The sorting mechanism is designed to account for large input data sets, so it works in a streaming fashion, sorting chunks of data. It's a tricky balancing act because we don't want to block the annotation feed while we search for the best examples.
The standard deviation we refer to is a running estimate of the standard deviation. This is an approximation, the calculation is similar to making an exponential moving average estimation. It's the standard deviation of the specified "figure of merit". In prefer_high_scoring
it will be the scores, in prefer_uncertain
it'll be the uncertainty.
The algorithm='probability'
does not try to adjust for the scale of the scores, instead trusting them directly.
Let's say you're using prefer_high_scores
and all the scores are mostly coming in around 0.9. Under algorithm='probability'
, each of these examples will have a have a high chance of being emitted. But under the moving average algorithm, most of these examples will be filtered out, and the sorter will look for examples that score higher than average.
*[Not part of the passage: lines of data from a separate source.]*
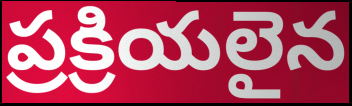
ప్రక్రియలైన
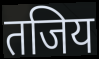
तजिय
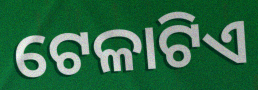
ଟେଳାଟିଏ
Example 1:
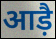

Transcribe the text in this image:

आड़ै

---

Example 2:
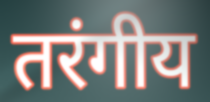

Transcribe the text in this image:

तरंगीय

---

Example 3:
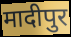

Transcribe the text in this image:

मादीपुर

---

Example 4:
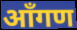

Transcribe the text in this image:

आँगण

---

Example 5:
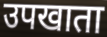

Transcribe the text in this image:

उपखाता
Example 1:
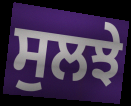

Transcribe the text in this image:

ਸੁਲਝੇ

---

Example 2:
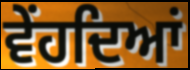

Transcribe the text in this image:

ਵੇਂਹਦਿਆਂ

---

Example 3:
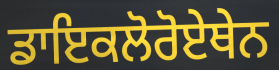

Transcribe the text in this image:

ਡਾਇਕਲੋਰੋਏਥੇਨ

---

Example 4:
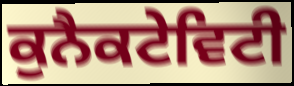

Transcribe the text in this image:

ਕੁਨੈਕਟੇਵਿਟੀ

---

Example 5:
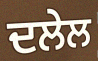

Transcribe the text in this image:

ਦਲੇਲ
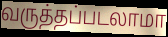
வருத்தப்படலாமா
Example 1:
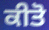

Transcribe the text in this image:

ਕੀਤੋ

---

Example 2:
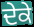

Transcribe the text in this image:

ਦੇਕੇ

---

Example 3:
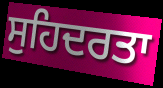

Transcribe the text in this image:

ਸੁਹਿਦਰਤਾ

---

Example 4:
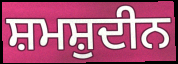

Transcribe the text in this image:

ਸ਼ਮਸ਼ੁਦੀਨ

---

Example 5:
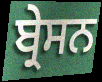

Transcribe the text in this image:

ਬ੍ਰੇਸਨ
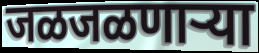
जळजळणाऱ्या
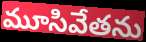
మూసివేతను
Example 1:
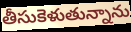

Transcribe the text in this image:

తీసుకెళుతున్నాను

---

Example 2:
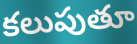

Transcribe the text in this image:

కలుపుతూ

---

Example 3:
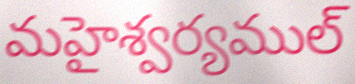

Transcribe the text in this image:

మహైశ్వర్యముల్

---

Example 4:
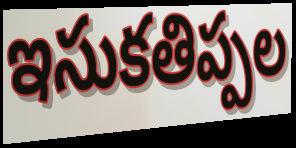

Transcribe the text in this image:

So if your model is already producing reasonably well calibrated estimates, you might want to use the algorithm='probability'
. But if you don't trust the scores directly, or you worry that as you click your model might get 'stuck' with bad weights, the moving average sorter can be better.
Under imbalanced classes, you can generally expect that the scores for the positive class will stay low, so uncertainty and probability will be similar.